- [Document extract]
The audio is up from the Andrew Fuller Conference which I attended about a month ago. Sadly I was not able to attend all the lectures due to school classes happening at the same time. But what I did hear was really good.

The conference is both historical and denominational in its topics. All Andrew Fuller Conferences discuss how Baptists have understood different doctrinal positions throughout history. This year the topic was on Baptists and the cross, how Baptists have historically understood and preached the substitutionary death of Jesus.

I was able to listen to the three beginning Plenary Sessions and the sixth Plenary Session. The first two are mainly theological in their dealings. Schreiner deals with texts in the Pastoral and Petrine epistles that refer to the extent of the atonement. Wellum talks about a over arching view of the Bible that one must have to rightly view atonement. Both are very beneficial. The last two are historical overviews. They are beneficial as well if you want a better grasp of history.

Here is the list of lectures in full. Hopefully you will find something of interest among them.

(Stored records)
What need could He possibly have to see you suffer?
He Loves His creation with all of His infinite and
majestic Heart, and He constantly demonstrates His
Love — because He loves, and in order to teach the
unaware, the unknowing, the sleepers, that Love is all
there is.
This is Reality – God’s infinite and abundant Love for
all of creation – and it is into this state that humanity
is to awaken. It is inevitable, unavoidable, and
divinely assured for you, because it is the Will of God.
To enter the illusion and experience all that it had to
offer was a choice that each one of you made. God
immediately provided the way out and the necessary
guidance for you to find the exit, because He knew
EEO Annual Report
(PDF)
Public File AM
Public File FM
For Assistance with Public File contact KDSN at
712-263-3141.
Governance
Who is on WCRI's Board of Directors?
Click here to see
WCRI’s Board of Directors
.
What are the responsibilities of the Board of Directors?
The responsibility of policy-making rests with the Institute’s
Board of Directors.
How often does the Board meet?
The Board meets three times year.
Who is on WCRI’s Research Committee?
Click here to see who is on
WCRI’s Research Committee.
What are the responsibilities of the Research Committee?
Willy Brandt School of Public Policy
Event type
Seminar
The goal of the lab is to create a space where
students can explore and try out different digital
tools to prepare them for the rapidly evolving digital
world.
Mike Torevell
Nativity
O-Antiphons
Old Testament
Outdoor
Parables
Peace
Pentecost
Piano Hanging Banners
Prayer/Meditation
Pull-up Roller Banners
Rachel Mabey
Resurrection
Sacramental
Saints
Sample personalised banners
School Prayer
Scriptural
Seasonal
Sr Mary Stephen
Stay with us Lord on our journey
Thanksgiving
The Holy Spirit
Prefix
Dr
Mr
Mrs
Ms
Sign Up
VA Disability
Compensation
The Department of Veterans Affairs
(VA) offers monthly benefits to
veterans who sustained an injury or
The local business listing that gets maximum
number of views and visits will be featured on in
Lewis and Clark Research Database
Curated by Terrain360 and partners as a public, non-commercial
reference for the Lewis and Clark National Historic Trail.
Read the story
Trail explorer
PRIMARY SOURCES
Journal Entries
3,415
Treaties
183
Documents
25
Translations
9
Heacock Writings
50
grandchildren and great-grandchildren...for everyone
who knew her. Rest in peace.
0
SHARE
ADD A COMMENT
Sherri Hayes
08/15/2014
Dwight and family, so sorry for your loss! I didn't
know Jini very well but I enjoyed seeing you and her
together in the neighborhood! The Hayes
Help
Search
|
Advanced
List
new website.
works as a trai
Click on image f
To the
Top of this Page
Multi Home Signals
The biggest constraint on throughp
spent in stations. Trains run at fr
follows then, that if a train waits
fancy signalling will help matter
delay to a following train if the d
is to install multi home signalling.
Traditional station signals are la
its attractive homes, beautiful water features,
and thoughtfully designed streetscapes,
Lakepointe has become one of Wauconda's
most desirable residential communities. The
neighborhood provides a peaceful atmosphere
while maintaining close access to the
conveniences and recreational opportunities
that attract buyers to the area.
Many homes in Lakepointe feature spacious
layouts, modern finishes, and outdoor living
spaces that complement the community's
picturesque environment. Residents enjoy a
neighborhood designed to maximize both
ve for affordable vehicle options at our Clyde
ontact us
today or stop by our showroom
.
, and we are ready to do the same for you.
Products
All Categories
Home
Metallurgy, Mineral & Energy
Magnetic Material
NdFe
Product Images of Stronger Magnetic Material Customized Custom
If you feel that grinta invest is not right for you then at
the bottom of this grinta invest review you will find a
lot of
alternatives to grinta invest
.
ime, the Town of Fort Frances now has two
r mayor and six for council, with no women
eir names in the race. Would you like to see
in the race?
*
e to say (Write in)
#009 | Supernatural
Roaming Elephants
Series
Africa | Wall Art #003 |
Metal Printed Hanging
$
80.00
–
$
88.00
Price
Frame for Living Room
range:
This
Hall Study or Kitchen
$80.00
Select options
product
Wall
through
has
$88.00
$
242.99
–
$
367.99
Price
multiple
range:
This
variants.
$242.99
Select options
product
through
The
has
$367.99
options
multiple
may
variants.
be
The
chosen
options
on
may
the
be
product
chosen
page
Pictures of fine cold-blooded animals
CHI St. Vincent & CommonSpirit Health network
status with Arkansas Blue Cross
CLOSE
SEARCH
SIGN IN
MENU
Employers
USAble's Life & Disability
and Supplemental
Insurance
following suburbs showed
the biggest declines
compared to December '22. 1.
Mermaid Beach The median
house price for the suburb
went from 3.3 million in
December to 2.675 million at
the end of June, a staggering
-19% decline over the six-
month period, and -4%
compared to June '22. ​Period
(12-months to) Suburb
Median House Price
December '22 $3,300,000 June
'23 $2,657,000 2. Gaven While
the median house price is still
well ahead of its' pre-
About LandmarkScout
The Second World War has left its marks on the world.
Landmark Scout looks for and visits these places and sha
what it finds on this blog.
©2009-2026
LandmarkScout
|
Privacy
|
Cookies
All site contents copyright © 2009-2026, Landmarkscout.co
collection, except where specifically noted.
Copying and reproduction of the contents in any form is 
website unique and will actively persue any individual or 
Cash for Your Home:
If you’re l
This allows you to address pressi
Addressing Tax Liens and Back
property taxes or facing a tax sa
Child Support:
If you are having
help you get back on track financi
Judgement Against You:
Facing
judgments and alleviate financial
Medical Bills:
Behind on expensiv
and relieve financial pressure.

- [Study questions]
A – Answer these from the conference post:
(i) What was this year's topic?
(ii) Which Plenary Sessions did the writer listen to?
(iii) Which texts does Schreiner deal with?
B – Rewrite the entries from their first line through the line that contains "divinely assured for", replacing "infinite" with "boundless" and leaving everything else unchanged.

- [Solutions to the exercise]
A –
(i) Baptists and the cross: how Baptists have historically understood and preached the substitutionary death of Jesus.
(ii) The three beginning Plenary Sessions and the sixth Plenary Session.
(iii) Texts in the Pastoral and Petrine epistles that refer to the extent of the atonement.

B –
What need could He possibly have to see you suffer?
He Loves His creation with all of His boundless and
majestic Heart, and He constantly demonstrates His
Love — because He loves, and in order to teach the
unaware, the unknowing, the sleepers, that Love is all
there is.
This is Reality – God’s boundless and abundant Love for
all of creation – and it is into this state that humanity
is to awaken. It is inevitable, unavoidable, and
divinely assured for you, because it is the Will of God.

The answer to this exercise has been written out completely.